Would it not be timely to address the question of who we are and what we want, the real question? Are we the heirs of those who massacred thousands of people in Algeria, Chad or Niger during the colonial conquest, or in Setif and Guelma in 1945, in Madagascar in 1947, in Cameroon from 1955 to 1960 and who have turned a blind eye on the Rwandan genocide? Are we the heirs of those who, through the Colonial Law, maintained feudalism and vested interests in the regions under French administration? Are we the heirs of those who, during 130 years, made of the belonging to a religion – Islam - a cause for inferior status? Or are we the representatives of a country which has changed priorities and is now attached to Human Rights, democracy, the right of people to self-determination, international Law and sustainable development for all?

The answer should be self-evident yet it isn’t. The common point between our distant colonial past and the present time is selfishness and the desire to pile up ever more riches, be it at the cost of the holiest principles. Of course a little self-interest is necessary but if we need to chose between the colonial past and the democratic future, we have to communicate individually as well as collectively that we are not ready to grow our economy at the cost of our own democratic principles. As Rabbi Hillel the Eleder used to say 2000 years ago: “If I am not for me, who will be? But if I am only for me, what am I? And if not now, when?” In other words, if we want to be part of the construction of a more just world, we need to tackle the question now.

First step: sharing the historical facts.
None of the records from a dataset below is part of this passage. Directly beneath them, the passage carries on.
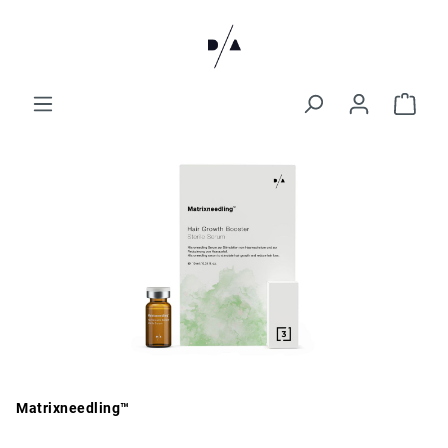
Matrixneedling™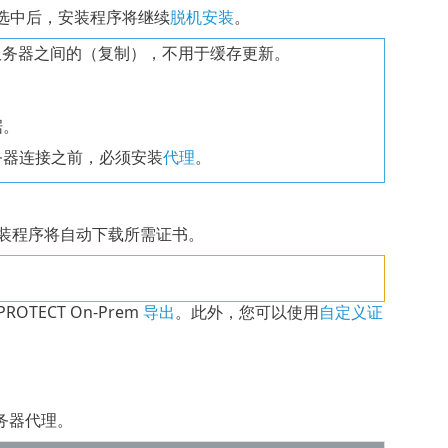
选中后，安装程序将继续
脱机安装
。
TECT 服务器之间的（复制），不用于缓存更新。
据。
务器连接之前，必须安装
代理
。
书。安装程序将自动下载所需证书。
TECT On-Prem
导出
。此外，您可以使用
自定义证
 服务器代理。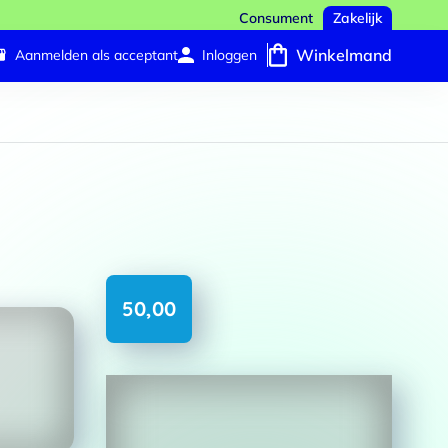
Consument
Zakelijk
Winkelmand
Aanmelden als acceptant
Inloggen
4
5
Persoonlijk kaartje
Laten inpakken
50,00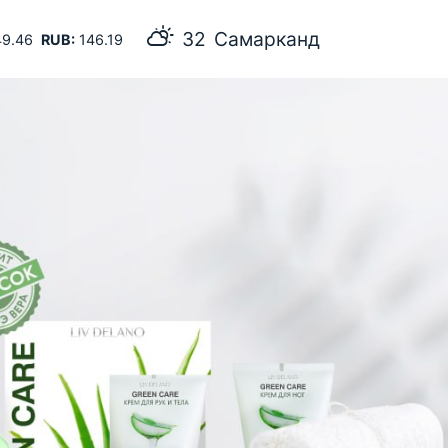
32
Самарканд
9.46
RUB:
146.19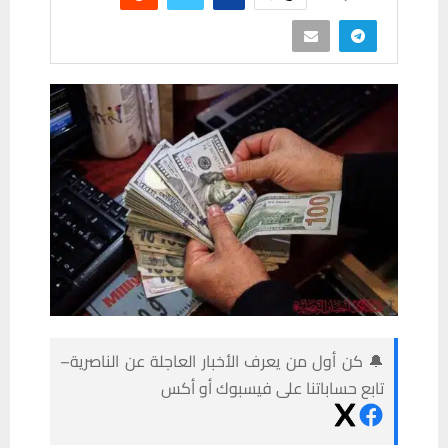
🔔 كن أول من يعرف الأخبار العاجلة عن الناصرية–
تابع حساباتنا على فيسبوك أو أكس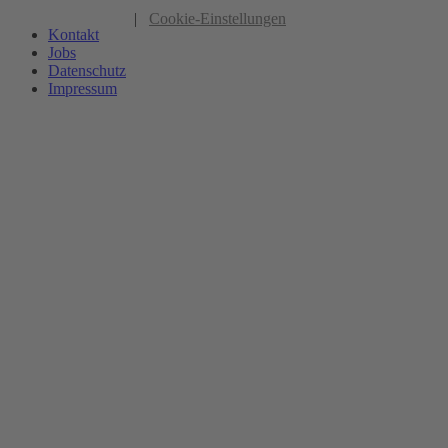
|
Cookie-Einstellungen
Kontakt
Jobs
Datenschutz
Impressum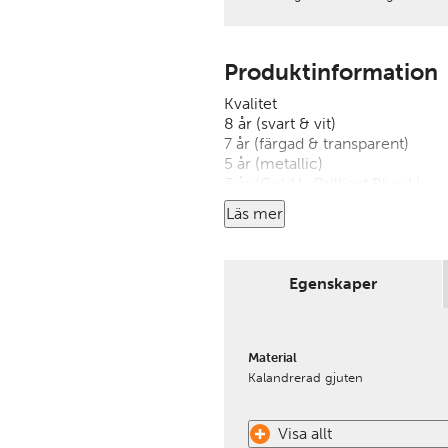
Produktinformation
Kvalitet
8 år (svart & vit)
7 år (färgad & transparent)
5 år (metallic)
3 år (Guld L, Brilliant Blue L)
Läs mer
Vid beställning under 5 löpmete
Vid kapning tillkommer 75:- per
Egenskaper
Material
Kalandrerad gjuten
Visa allt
Acknowledge very simply that no matter what the benefits of colonisation may have been, it was unfair to maintain the North-African Muslims in an inferior status for 130 years, whereas the colonial project itself was to annex Algeria to France definitively. Teach more in detail colonial history, in the same way as other episodes such as the French Revolution or the World Wars.

Second step: to avoid any hypocrisy, end the taboo on ethnic or religious statistics. It is impossible to continue to pretend that what is in fact the main ground for discrimination in France doesn’t exist and that all citizens are de facto treated equally. Only what is being measured can improve.

Third step: define focussed actions to gradually establish equality of rights and duties, as well as of benefits and demands. For instance demand from companies, particularly from those competing for public procurement or works a certified diversity label, intensify the language and professional training in order to develop more employment opportunities and business initiatives among those from families stemming from former colonies. Simplify the organisation of State agencies and empower State officers on concrete objectives in terms of integration and equal opportunities. If the measurement of Gross National Happiness instead of Gross National Product is possible, then certainly measuring the qualitative aspect of integration is also possible.

It is time to signal that the French are no longer a colonial minded people but are now clearly in favour of democracy. It is possible if citizens, each of us, decide to do so for everything within their reach and to demand it at the next elections – for everything that depends on national politics. Moreover a clear-cut turning in our foreign policy would most probably provide us with a huge fallout from our presence in Lybia.